Task details — Reproduce every line of text from the rows below word for word, omitting the pictures.

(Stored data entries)
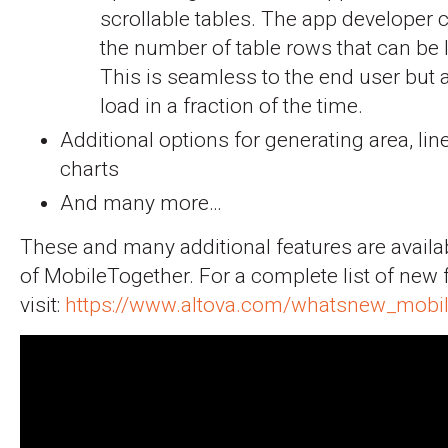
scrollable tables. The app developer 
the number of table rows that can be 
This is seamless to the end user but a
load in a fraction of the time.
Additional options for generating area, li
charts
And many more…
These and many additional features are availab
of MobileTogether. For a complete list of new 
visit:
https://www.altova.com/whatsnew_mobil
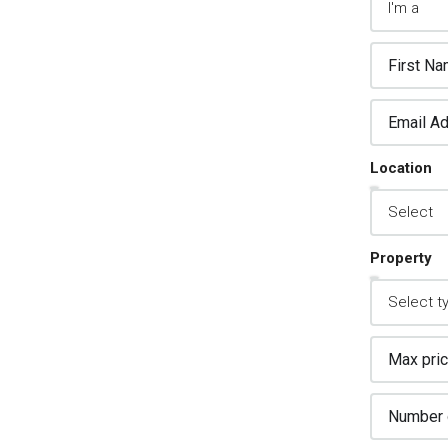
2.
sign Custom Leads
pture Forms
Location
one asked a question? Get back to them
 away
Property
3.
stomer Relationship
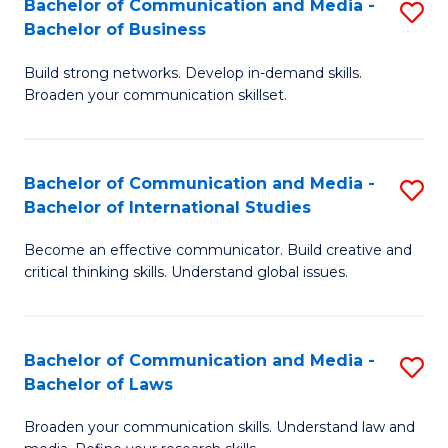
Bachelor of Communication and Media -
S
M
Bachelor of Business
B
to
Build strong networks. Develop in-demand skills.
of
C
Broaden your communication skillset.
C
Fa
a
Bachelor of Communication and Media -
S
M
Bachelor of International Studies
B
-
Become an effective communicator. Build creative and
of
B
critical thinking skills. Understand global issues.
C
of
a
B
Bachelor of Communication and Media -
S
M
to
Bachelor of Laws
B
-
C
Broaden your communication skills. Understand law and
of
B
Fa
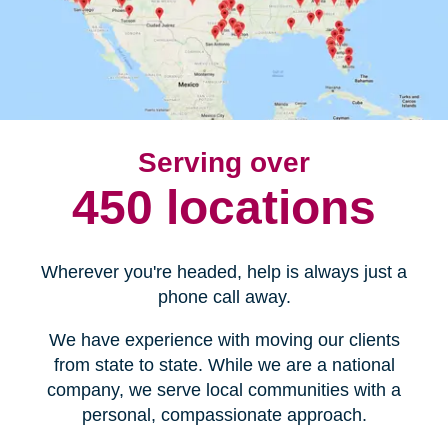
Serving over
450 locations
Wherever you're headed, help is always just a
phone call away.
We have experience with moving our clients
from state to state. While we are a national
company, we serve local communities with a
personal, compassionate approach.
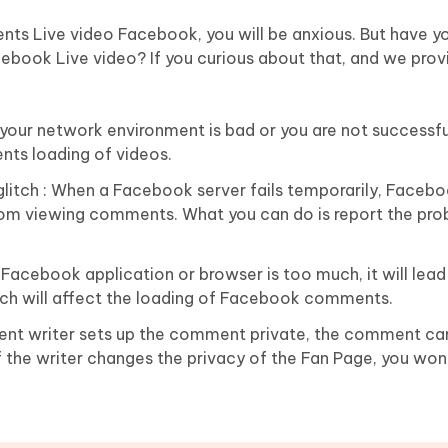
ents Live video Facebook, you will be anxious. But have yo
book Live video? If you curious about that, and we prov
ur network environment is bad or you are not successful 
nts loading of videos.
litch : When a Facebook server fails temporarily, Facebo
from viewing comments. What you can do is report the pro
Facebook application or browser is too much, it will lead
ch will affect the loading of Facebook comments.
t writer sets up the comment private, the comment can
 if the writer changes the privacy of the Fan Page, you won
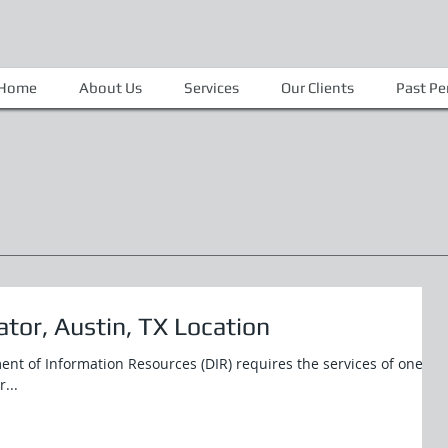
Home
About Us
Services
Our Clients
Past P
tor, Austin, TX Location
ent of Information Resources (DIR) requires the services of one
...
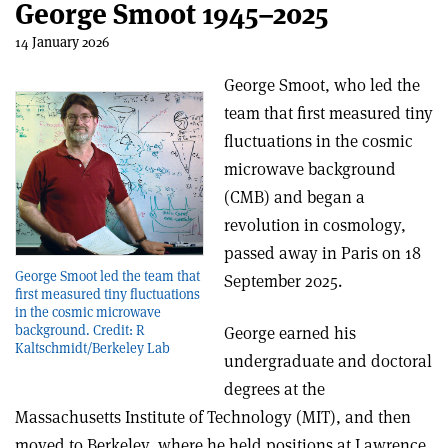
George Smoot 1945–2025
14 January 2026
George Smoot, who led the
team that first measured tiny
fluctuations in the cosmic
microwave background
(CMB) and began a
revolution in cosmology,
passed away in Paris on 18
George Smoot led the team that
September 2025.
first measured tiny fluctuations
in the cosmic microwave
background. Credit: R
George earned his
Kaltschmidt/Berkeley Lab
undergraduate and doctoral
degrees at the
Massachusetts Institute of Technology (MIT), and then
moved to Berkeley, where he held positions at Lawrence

Task result —
scrollable tables. The app developer 
the number of table rows that can be 
This is seamless to the end user but a
load in a fraction of the time.
Additional options for generating area, li
charts
And many more…
These and many additional features are availab
of MobileTogether. For a complete list of new 
visit:
https://www.altova.com/whatsnew_mobil
2.
sign Custom Leads
pture Forms
Location
one asked a question? Get back to them
 away
Property
3.
stomer Relationship
Bachelor of Communication and Media -
S
M
Bachelor of Business
B
to
Build strong networks. Develop in-demand skills.
of
C
Broaden your communication skillset.
C
Fa
a
Bachelor of Communication and Media -
S
M
Bachelor of International Studies
B
-
Become an effective communicator. Build creative and
of
B
critical thinking skills. Understand global issues.
C
of
a
B
Bachelor of Communication and Media -
S
M
to
Bachelor of Laws
B
-
C
Broaden your communication skills. Understand law and
of
B
Fa
Serving over
450 locations
Wherever you're headed, help is always just a
phone call away.
We have experience with moving our clients
from state to state. While we are a national
company, we serve local communities with a
personal, compassionate approach.
ents Live video Facebook, you will be anxious. But have yo
book Live video? If you curious about that, and we prov
ur network environment is bad or you are not successful 
nts loading of videos.
litch : When a Facebook server fails temporarily, Facebo
from viewing comments. What you can do is report the pro
Facebook application or browser is too much, it will lead
ch will affect the loading of Facebook comments.
t writer sets up the comment private, the comment can
 if the writer changes the privacy of the Fan Page, you won
Home
About Us
Services
Our Clients
Past P
tor, Austin, TX Location
ent of Information Resources (DIR) requires the services of one
...
George Smoot 1945–2025
14 January 2026
George Smoot, who led the
team that first measured tiny
fluctuations in the cosmic
microwave background
(CMB) and began a
revolution in cosmology,
passed away in Paris on 18
George Smoot led the team that
September 2025.
first measured tiny fluctuations
in the cosmic microwave
background. Credit: R
George earned his
Kaltschmidt/Berkeley Lab
undergraduate and doctoral
degrees at the
Massachusetts Institute of Technology (MIT), and then
moved to Berkeley, where he held positions at Lawrence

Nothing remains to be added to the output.